The language is clear and unambiguous. You can’t serve in two branches of government at the same time. The purpose is not only to minimize conflicts of interest, but to create a system of checks and balances in which the power of the state is widely dispersed, rather than consolidated in the hands of the few. America’s founders considered the latter a precursor to tyranny.

Yet for years, public employees have routinely moonlighted as lawmakers in Carson City thanks to a series of conflicting legal opinions and an indifferent judiciary reluctant to afflict the state’s comfortable political elites. But let’s hope that soon changes. A pending case offers the best chance in years to finally settle this issue.

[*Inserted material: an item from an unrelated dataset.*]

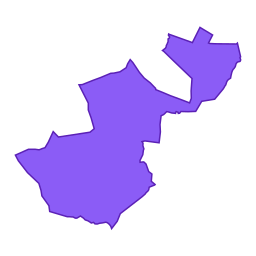 outline of Santiago Huauclilla, Oaxaca, Mexico
{"feature_id": "50627088B40997107404186", "entity_name": "Santiago Huauclilla", "entity_type": "district", "adm_level": 2, "iso_a3": "MEX", "parent_name": "Mexico", "parent_adm1": "Oaxaca", "projection": "natural_earth1", "projection_center": [-97.024, 17.49], "detail": "fine", "context": "isolated", "style": "filled", "palette": "violet", "viewbox_px": 256, "rotation_deg": 0, "n_neighbors": 0, "source": "geoboundaries", "source_scale": "gbopen_adm2", "svg_char_len": 2334}
<svg xmlns="http://www.w3.org/2000/svg" viewBox="0 0 256 256"><path d="M130.2,59.6L127.7,63.7L126.5,66.8L126.2,67.7L122.4,70.2L120.0,71.8L113.9,73.1L110.7,73.3L100.7,77.5L93.1,80.3L82.3,84.6L79.0,84.8L88.3,103.1L88.3,110.0L91.1,117.8L94.2,128.7L90.0,132.2L58.4,137.0L53.2,131.6L48.3,142.2L45.0,147.7L41.8,148.7L41.5,148.9L39.1,149.8L35.3,149.3L28.4,149.3L15.4,155.1L18.3,160.7L27.5,172.6L38.8,183.3L38.9,183.5L41.0,190.4L41.9,195.9L48.9,205.7L49.7,211.5L67.2,216.7L69.3,216.7L71.4,216.9L73.2,217.0L75.2,218.1L76.9,218.1L80.5,216.0L81.7,216.9L83.5,218.1L85.2,219.9L87.9,220.8L89.7,221.9L91.3,223.0L93.5,222.4L95.0,223.9L97.3,224.0L99.8,223.2L101.8,223.0L104.0,222.6L105.8,222.2L107.4,222.7L109.5,224.5L110.8,226.3L111.6,228.6L117.2,221.3L120.3,213.6L142.0,196.8L145.1,194.1L146.3,192.4L147.6,191.4L148.7,189.8L149.2,187.2L154.7,185.0L155.1,184.5L151.3,181.3L151.9,174.0L148.7,171.6L146.0,164.0L144.0,162.1L143.2,161.9L140.1,162.3L140.0,160.4L142.8,154.7L143.4,150.2L143.9,148.9L142.9,145.8L143.0,143.2L142.0,141.6L142.4,141.5L144.6,141.0L145.5,141.0L150.0,141.6L159.1,142.8L160.4,131.9L160.0,124.4L160.2,123.0L161.1,115.7L161.6,115.5L163.6,114.6L164.8,113.5L166.7,111.6L168.7,112.0L170.2,112.5L171.9,113.0L174.4,113.2L175.5,113.4L175.5,112.8L176.2,111.6L178.1,112.3L178.3,113.4L179.6,113.2L180.9,111.5L188.1,111.7L195.7,111.4L201.7,101.3L214.7,99.2L223.3,88.8L225.1,85.7L225.7,85.0L226.1,83.8L226.5,82.5L226.8,81.7L227.5,80.5L227.9,80.1L228.5,79.5L230.0,78.5L230.6,78.1L230.7,77.3L230.9,76.3L231.1,75.2L231.3,74.5L231.6,73.1L232.0,71.7L232.7,70.1L233.4,69.1L234.1,68.4L234.5,67.7L235.2,66.8L235.5,65.9L235.8,64.7L236.1,63.7L236.7,62.9L237.3,62.2L238.6,61.7L239.8,61.5L240.2,61.2L240.6,60.2L240.6,59.3L240.3,58.8L240.0,57.4L240.4,56.9L240.6,56.8L237.4,43.1L236.4,44.0L227.5,43.9L216.8,43.8L213.7,43.7L209.8,43.5L208.5,43.0L212.6,35.0L204.1,29.9L200.0,27.4L192.4,42.6L170.6,34.8L169.6,34.5L168.7,34.0L168.4,35.1L168.7,35.7L169.3,36.4L169.6,36.9L169.5,37.5L169.2,38.1L168.1,38.9L168.1,41.2L168.0,41.9L167.5,43.0L167.0,44.3L166.4,45.3L166.3,45.6L166.2,46.7L165.5,48.1L162.5,50.5L163.4,51.1L163.7,51.3L173.6,60.9L192.0,78.5L191.1,90.9L191.3,98.3L189.6,102.9L182.1,100.0L170.2,95.6L163.1,92.6L155.7,89.6L155.6,88.4L150.3,82.9L144.2,78.1L139.4,72.4L135.9,67.1L132.8,62.5L130.2,59.6Z" fill="#8b5cf6" stroke="#5b21b6" stroke-width="1.5"/></svg>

On Tuesday, the Nevada Policy Research Institute announced it will appeal a judge’s recent decision to dismiss the group’s lawsuit against state Sen. Heidi Gansert, a Reno Republican. When she’s not serving in the Legislature, Ms. Gansert pulls down six figures as UNR’s executive director of external relations. The university system is part of the executive branch. As a lawmaker, Ms. Gansert is “charged with the exercise of powers” in the Legislature. Therefore, she is prohibited from carrying out “any functions” elsewhere in state government. Her dual role puts her in conflict with the constitution.

Yet in July, a Carson City judge tossed out the NPRI’s separation-of-powers lawsuit. Rather than hear arguments, District Judge James Russell accepted as gospel a 2003 nonbinding opinion from the Legislative Counsel Bureau that the constitution prevents only top officials or constitutional officers from working in two branches at the same time.

Judge Russell’s bench ruling ignored the most recent attorney general opinion on the matter, by Brian Sandoval in 2004, which held that state employees who simultaneously sit in Carson City are in violation of the constitution. That the judge would accept the self-serving reasoning of the Legislature’s legal arm over the conclusion of a state attorney general is just another in a long, long line of examples in which the Nevada judiciary circled the wagons to shield members of the state political establishment.

The NPRI’s appeal is welcome. The institute is on firm legal footing. It’s past time to force the state Supreme Court to decide whether it will elevate political expediency above the explicit language of the state’s founding document.